A message was agreed to be sent to Friends in prison for conscience sake, and an appeal ‘To The Men And Women Of Every Nation Who Seek To Follow Christ’. The appeal, which was to be widely distributed, included:
…surely we all want peace if only it might be both just and lasting… Let followers of Christ give themselves to prayer.
The Epistle ‘To Friends Everywhere’, which appeared in the Friend’s 6 June edition, began by reflecting on the war and expressing sympathy for all those suffering. It then turned to the impulse towards freedom that was being expressed not only in Russia but all over the world:
There are multitudes who crave, not merely liberation from the tyranny of a despot or of a military system or of an oppressive capitalism, but to be free men – free not only to get but to give; not only to control but to serve.
Amidst all these stirrings of life we see the Spirit of God moving. Before our very eyes the eternal purposes are being wrought out. Now is the supreme opportunity to turn belief into action.
The epistle expressed the faith that Christ:
…is waiting to place Himself at our head… In our experience of Divine leadership… varying gifts and aspirations are harmonised and developed for the common weal; out of poverty we are made rich, out of emptiness we are made full, out of diversity we are made one.
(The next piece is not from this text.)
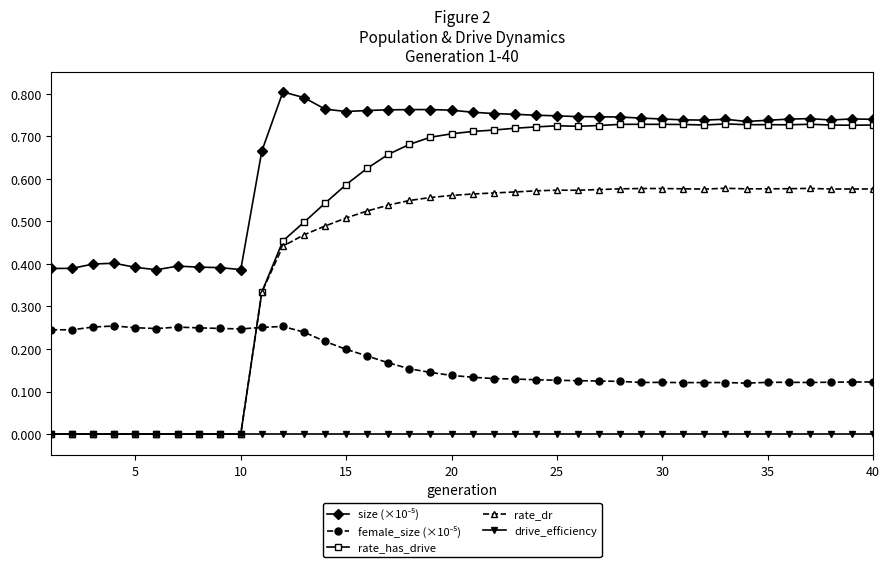

Which series has the largest range (max minus min)?

rate_has_drive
To share this experience with the world-movements towards fellowship and freedom is to bring our highest and best to the cause of the Kingdom of God.
Comments
The Friend on 13 July reported some comments on the Yearly Meeting:
One Friend quotes a remark that one of the most wonderful things about the Meeting was “the presence of the people who were not there”; and adds that from the Swarthmore Lecture to Epistle “the unseen presences were with us”. Another writes: “Yearly Meeting is a great spiritual discovery to us who come freshly into the Society… Yet I feel that Yearly Meeting, being so great, might be even greater.” A third Friend writes: “I felt at this Yearly Meeting as never before the dead weight of the Society as an institution.” Yet another regarded the Yearly Meeting as “a challenge to greet the unseen with a cheer.” And yet another wrote: “We have seen Christ with us, in the midst of the darkness and anguish of the world, and we know now, absolutely, that it is He and not the enemy who is unconquerable. We have seen the work that is waiting for us all the world over, and we have also seen the strength which is sufficient for our work.”